Directions: In the lines below, the string "left" may appear; say how many lines hold it and give nothing more.

Source information:
::::

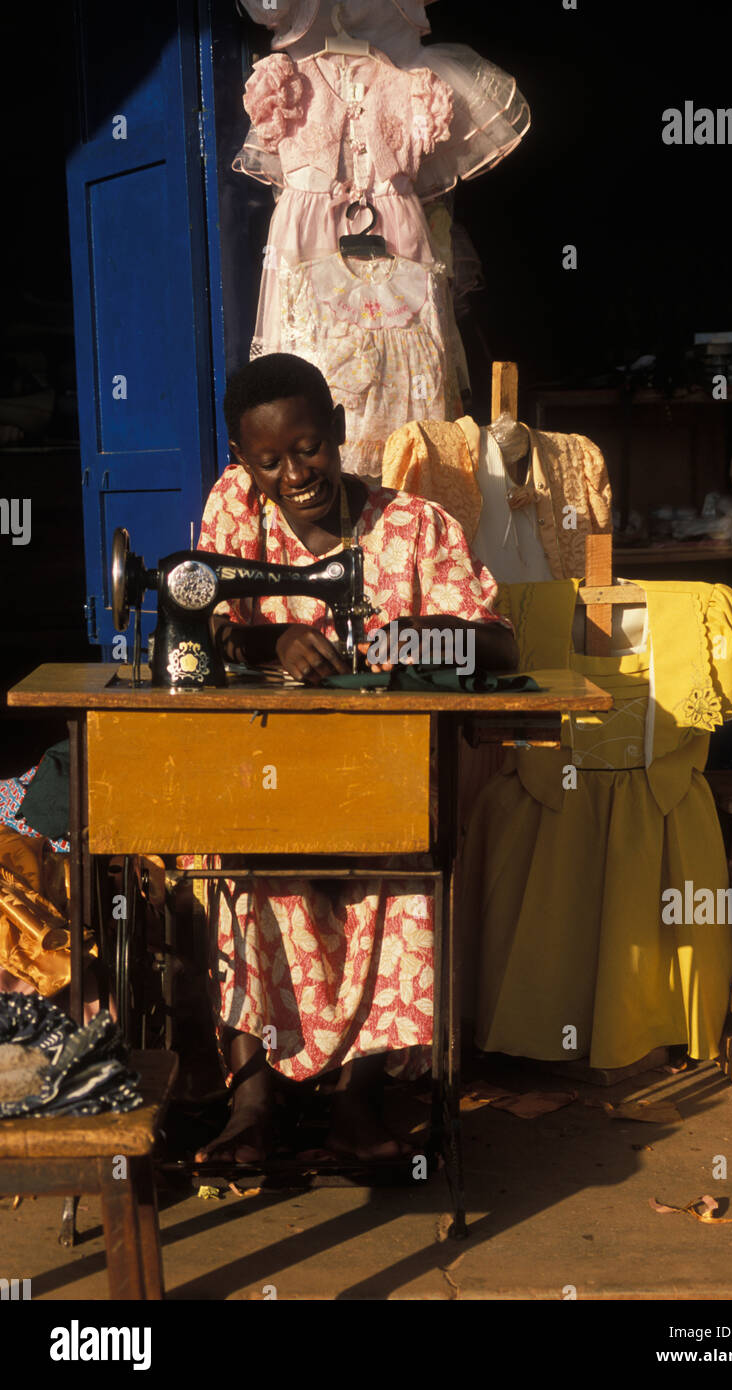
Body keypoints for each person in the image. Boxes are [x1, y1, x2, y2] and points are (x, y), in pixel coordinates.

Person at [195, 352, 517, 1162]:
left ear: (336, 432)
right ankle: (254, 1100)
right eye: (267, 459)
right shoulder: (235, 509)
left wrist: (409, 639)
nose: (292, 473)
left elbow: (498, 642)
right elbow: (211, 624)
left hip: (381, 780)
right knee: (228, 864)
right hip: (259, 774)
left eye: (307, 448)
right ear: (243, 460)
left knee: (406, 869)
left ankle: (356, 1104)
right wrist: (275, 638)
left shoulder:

::::

Response area: 8